WORK TO COMPLETE:
For this exercise, restate word for word only the lines from the one containing "7: (428, 189, 3.43)" through the last line below. Pictures do not get copied.

TASK INPUTS:

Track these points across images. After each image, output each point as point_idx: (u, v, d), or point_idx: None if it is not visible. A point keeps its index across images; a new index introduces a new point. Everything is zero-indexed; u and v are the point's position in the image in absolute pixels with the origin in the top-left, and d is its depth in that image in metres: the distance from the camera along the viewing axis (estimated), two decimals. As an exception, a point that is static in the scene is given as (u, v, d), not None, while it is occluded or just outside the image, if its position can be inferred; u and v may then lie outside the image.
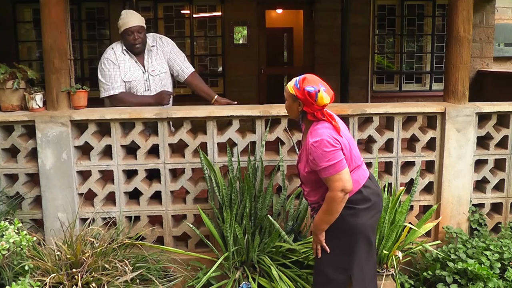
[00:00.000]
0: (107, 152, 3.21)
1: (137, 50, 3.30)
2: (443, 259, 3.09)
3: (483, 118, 3.41)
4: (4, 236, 2.26)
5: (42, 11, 3.06)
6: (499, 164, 3.50)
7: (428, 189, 3.43)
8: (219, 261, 2.88)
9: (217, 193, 3.07)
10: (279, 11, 8.99)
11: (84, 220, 3.16)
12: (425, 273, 3.07)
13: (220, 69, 7.23)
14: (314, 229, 2.39)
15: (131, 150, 3.25)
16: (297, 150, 3.18)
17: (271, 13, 8.88)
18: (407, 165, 3.44)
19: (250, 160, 3.13)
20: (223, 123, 3.30)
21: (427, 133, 3.34)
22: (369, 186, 2.37)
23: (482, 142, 3.45)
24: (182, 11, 7.06)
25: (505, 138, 3.42)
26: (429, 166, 3.45)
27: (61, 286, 2.42)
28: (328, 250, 2.36)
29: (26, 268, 2.40)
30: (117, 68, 3.27)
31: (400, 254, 2.86)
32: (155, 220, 3.31)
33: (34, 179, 3.25)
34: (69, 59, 3.20)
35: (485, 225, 3.43)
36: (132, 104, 3.27)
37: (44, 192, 3.11)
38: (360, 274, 2.37)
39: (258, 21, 7.10)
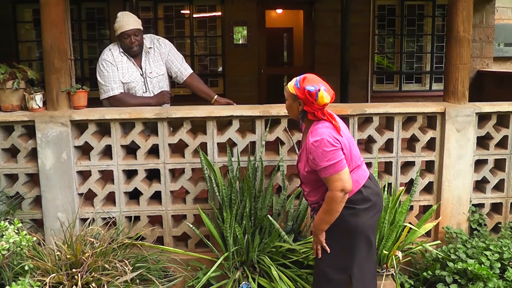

RESPONSE TO THIS TASK:
7: (428, 189, 3.43)
8: (219, 261, 2.88)
9: (217, 193, 3.07)
10: (279, 11, 8.99)
11: (84, 220, 3.16)
12: (425, 273, 3.07)
13: (220, 69, 7.23)
14: (314, 229, 2.39)
15: (131, 150, 3.25)
16: (297, 150, 3.18)
17: (271, 13, 8.88)
18: (407, 165, 3.44)
19: (250, 160, 3.13)
20: (223, 123, 3.30)
21: (427, 133, 3.34)
22: (369, 186, 2.37)
23: (482, 142, 3.45)
24: (182, 11, 7.06)
25: (505, 138, 3.42)
26: (429, 166, 3.45)
27: (61, 286, 2.42)
28: (328, 250, 2.36)
29: (26, 268, 2.40)
30: (117, 68, 3.27)
31: (400, 254, 2.86)
32: (155, 220, 3.31)
33: (34, 179, 3.25)
34: (69, 59, 3.20)
35: (485, 225, 3.43)
36: (132, 104, 3.27)
37: (44, 192, 3.11)
38: (360, 274, 2.37)
39: (258, 21, 7.10)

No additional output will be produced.